Insight
Filipinos and Foreigners
Filipinos on the whole are very friendly and open toward foreigners. Actually, there is no country in Southeast Asia where foreigners are so well accepted as in the Philippines. In everyday life, the Filipinos tend to rate foreigners over themselves. Therefore it is very easy for foreigners to receive special treatment which is not the case in the neighboring countries of Japan, China or Thailand.
The Filipinos call their attitude "hospitality". Surely, the people of Thailand, Japan or China are also hospitable. Yet, there is a difference, since the hospitality of the Thais, the Japanese, or the Chinese is more formal.They treat a foreigner with extra politeness, but remain distant. A foreigner is always a foreigner.
Philippine hospitality is uncomplicated. At times, Filipino hospitality may lack the refinements of a long cultural tradition. But definitely, hospitality is a primary and mandatory custom. Their smile is not politely distant, but spontaneous and from the heart.
This attitude makes the Philippines the most preferred destination for foreigners who love the East. Especially for those who want to settle in Asia, the Philippines is often the first choice, not for its business possibilities, but because of what it adds to the quality of life.
But there are two sides to every coin. The other side of the Filipino's openness toward foreigners is a certain lack of indigenous cultural identity. Although the Philippines is located in Southeast Asia, the Filipinos feel much less Asian than the Thais or the Indonesians. The Philippines was long governed from America, as a Spanish colony not from Spain directly but via Mexico, and later by the United States. Indeed, many sociological features of the Philippines resemble a South American rather than a Southeast Asian country.
Filipinos give preference to the West in taking guidelines for their identity. Through some 400 years of colonialism the Filipino Asian identity has been partially destroyed. As a result some claim the people have no other model for their own development now than that of the society, culture and fads of their former colonial masters.
In their attitude to the West, there are two distinct groups in Filipinos: those who admit that they are copying Western identity, and those who rebel against it. Those who openly admit that they want to adapt Western lifestyle have suffered long as being second class in Western society. This suffering has a long tradition. To a certain extent, even the national hero of the Philippines, Jose Rizal was an example. For a long time, he fought less for the independence of the Philippines than to make it a full-fledged Spanish province. Even now it is the desire of many Filipinos to be integrated in the Western world, and even to have the Philippines become the 51st state of the U.S.
The second group, those who rebel against copying Western identity, find themselves in a difficult, ambivalent situation. If the person belongs to the educated, intellectual strata of the Philippine society, then he definitely owes his intellectual background to Western education. He was educated in English and uses English to express himself. The chance is high that he even studied at a university in the U.S.
As a student there, he got his intellectual orientation according to American standards, which he cannot deny anymore. So, even when rebelling against Western standards and identity, he still does it along the same Western pattern which he rejects. As a blatant example one may find polemic articles on the relative unimportance that is given to the national Philippine language and yet, those articles are written in English.
Naturalness and Naivety
The fact that the Philippines did not have a chance to develop their nation for centuries has two consequences: a lack of independent identity, described in the previous paragraphs, and a remaining naturalness.

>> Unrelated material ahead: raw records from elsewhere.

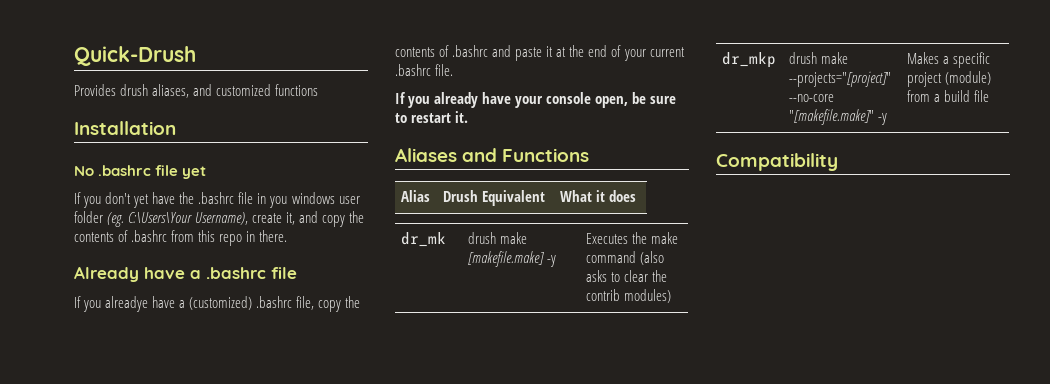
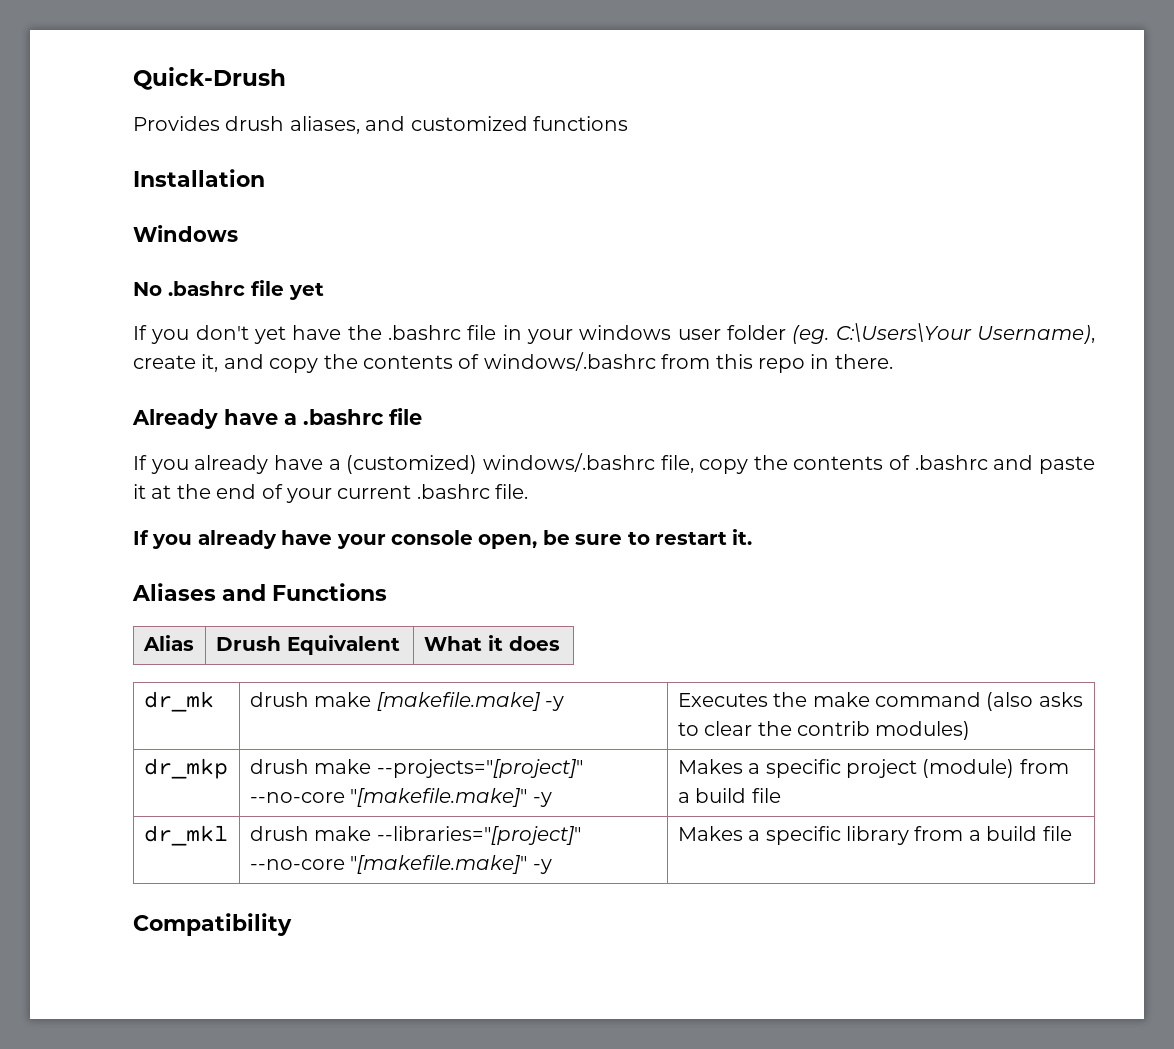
(176, 128) none -> [133,225,238,242] // Windows
[269,196,288,208] you -> [527,329,573,344] your
[131,230,168,242] .bashrc -> [483,352,656,371] windows/.bashrc
[105,296,149,312] alreadye -> [194,455,269,474] already
[256,296,293,308] .bashrc -> [482,453,655,472] windows/.bashrc
(990, 96) none -> [143,825,228,846] [249,826,581,845] [249,855,552,874] [677,826,1072,845] // dr_mkl | drush make --libraries="[project]" --no-core "[makefile.make]" -y | Makes a specific library from a build file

The colonial Spaniards had no interest in developing the Philippines into a complex society such as those existing in Japan, China, or even Thailand. Instead, they wanted to keep the Philippines a primitive country, in order to have easier control and to exploit its natural resources and cheap manpower.
Even now, many Filipinos show a colonial attitude. For example, there is often a rather fatalistic undisciplined attitude toward work. This is not surprising since Filipinos were suppressed for centuries in their productivity as they had no decision over their means of production. They also had plenty of time during those centuries, to learn that they are the producers, who could not benefit from their products.
Some have claimed, that the lack of national identity has its positive side, too. These people say that the Filipinos did not develop the same self-repressive attitude as did for example the Chinese and the Japanese. In these two highly developed civilizations, the people were taught much more discipline in their job and social attitude (punctuality, sense of responsibility, suppression of emotions, respect for social values etc).
Whereas this kind of social conditioning results in efficiency, it should not be overlooked that it was invented by the powers founding and extending the state, less to serve the individual than to suit the state. Social conditioning does not guarantee more joy for the individual, but to the contrary often increases the pressure.
It is a strange ambivalence that colonial oppression can be less harmful to the oppressed than oppression that is generated by a complex statehood evolving from a native society e.g. in China.
The Filipinos see themselves as a fun loving people, and they have reason to do so. They have not been soured by "discipline programs". They have been only so slightly affected by self-repressive mechanisms that to Westerners, they often not only seem fun loving but even child-like.
In order to become familiar with this beautiful country and its people, these characteristics should be kept in mind. The fun loving naturalness and some child-like naivety in many of the simple folk contribute a lot to the undoubted charm of the Philippines.